Despite the awes that palm oil has to offer, it also has one evil attribute that could severely harm the environment. (The first part of Palm Oil series is available here.)
When palm oil waste was discovered to be a renewable energy source, people thought it was a clever way to save the planet. But that isn’t the case anymore.
Other than environmentalists claiming biodiesel made of palm oil is the worst type of biofuel because it releases three times the greenhouse gas emissions, another thing the world has come to realise is oil palm is the big bad villain behind the loss of rainforests.
For all the wonders that palm oil has brought to the world, the planet is the one who suffers in silence.
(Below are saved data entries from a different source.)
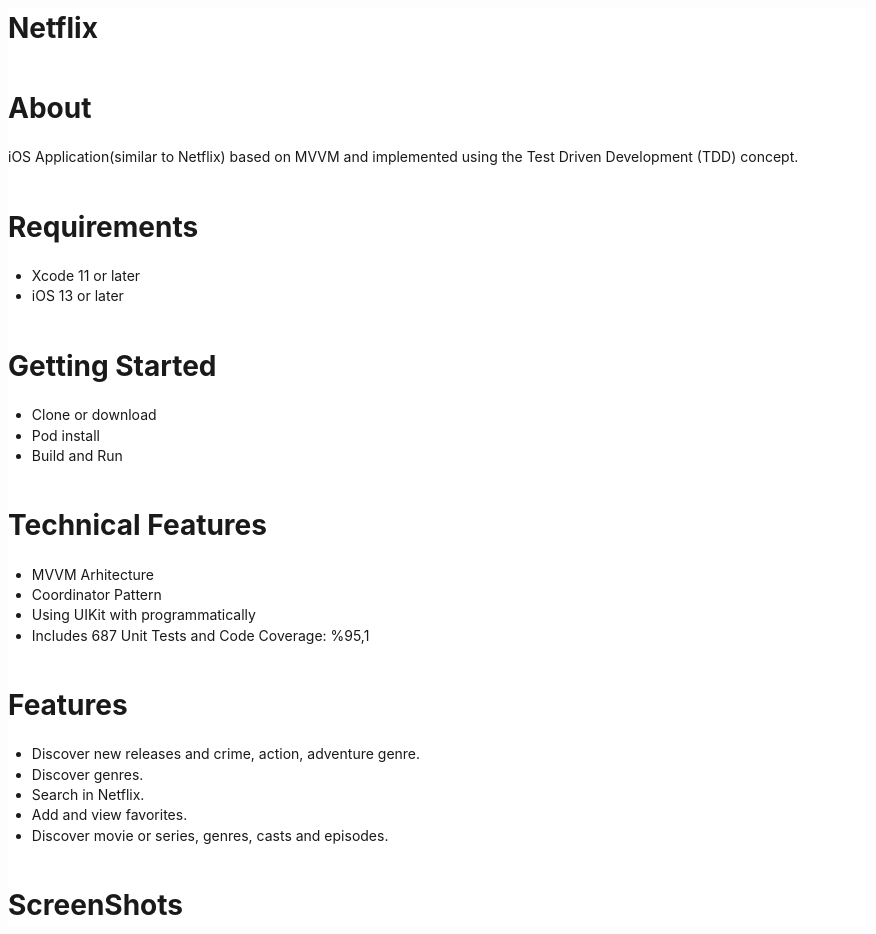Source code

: # Netflix

# About
iOS Application(similar to Netflix) based on MVVM and implemented using the Test Driven Development (TDD) concept.

# Requirements
* Xcode 11 or later
* iOS 13 or later

# Getting Started
* Clone or download
* Pod install
* Build and Run

# Technical Features
* MVVM Arhitecture
* Coordinator Pattern
* Using UIKit with programmatically
* Includes 687 Unit Tests and Code Coverage: %95,1

# Features
* Discover new releases and crime, action, adventure genre.
* Discover genres.
* Search in Netflix.
* Add and view favorites.
* Discover movie or series, genres, casts and episodes.

# ScreenShots
<div align="center">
Trees are being cut down, sending the animals caught in the way of land clearing scurrying away.
More plantation areas mean more forests lost
Indonesia, the largest producer of palm oil, has lost more than 31 million hectares of forest to make way for oil palm plantation since 1990.
Although oil palm plantation does not contribute to the entire case of deforestation – some occur due to other types of agricultural crop such as soy, as well as logging and urbanisation – but a major part of it does.
Land clearing usually occurs in the densest forests where carbons are generally stored. When the trees are cut down and burned, the stored carbons are released to the outside world. The planet becomes warmer, consequently speeding up the global warming process and leading up to a serious climate change.
Digging into a more bizarre truth, one of the methods used to clear land is the infamous slash-and-burn technique, which typically end up with thick hazardous smoke travelling across regions.
In other words, the world’s thirst for palm oil is what brings the haze disaster to Southeast Asia region every single year. Evidently, the worst case could be traced back to 2015, when Indonesia’s burning forests put the country in the global spotlight and eventually changed the world’s perception about palm oil.
The wildlife suffers a devastating fate
Another catastrophic effect of deforestation is wildlife habitat loss.
Other than oil palm plantation destroying the forests where carbons are stored, it is also where threatened wildlife species, especially orangutans, pygmy elephants, Sumatran rhinos, and clouded leopards, seek shelters from outside dangers.
One of them being rampant poachers who are always on the lookouts for profitable wildlife. In the Wildlife Trafficking series, it was highlighted that elephants, pangolins, and tigers are among the wild animals falling victims to illegal wildlife trades.
It also doesn’t help that Malaysia has a reputation as an international hub for wildlife trafficking.
Oil palm plantations have gradually taken over these poor creatures’ habitats, making them vulnerable to poachers. They are easier to locate, get tangled in snares, or worse, shot.
Take Sumatran rhinos for example, this species has become threatened because of isolation, trapped in the fragmented parts of the forests, never having a chance to mate with their partners for breeding.
In addition, habitat loss also increases the risk for the animals to become extinct. The presence of these animals is crucial for Earth’s biodiversity. Without them, the natural balance of biodiversity will be disrupted.
The sad truth is, in some parts of Malaysia, this already has happened.
Malaysia and Indonesia are home to the world’s remaining orangutans, a wildlife species facing the high risk of extinction. They are the ones who pay the highest price for palm oil production.
Other animals who wander around and accidentally leave the forests normally die within days, either due to loss of primal needs or killed by civilians.
However, not all palm oil production causes deforestation. There is certified sustainable palm oil (CSPO) or palm kernel oil (CSPKO), which according to Green Palm, is defined as palm oil that is grown and certified against the eight Roundtable on Sustainable Palm Oil (RSPO) principles and criteria.
It is to ensure the sustainability and the stability of palm oil adoption in social, environment, and economy.
But out of worldwide palm oil productions, only 17% are sustainable. Meanwhile in Malaysia, only 23% of 5.8 million hectares plantations are Malaysian Sustainable Palm Oil (MSPO) certified.
About 50% of the commonly used daily products contain palm oil, making switching to a different kind of oil almost impossible, and possibly, could cause another form of environmental destruction, though the jury is still out on that one.
The disastrous impact of palm oil does not stop at orangutans losing their homes. It’s true that animals suffer so the palm oil industry could live on, but humans are also the victims.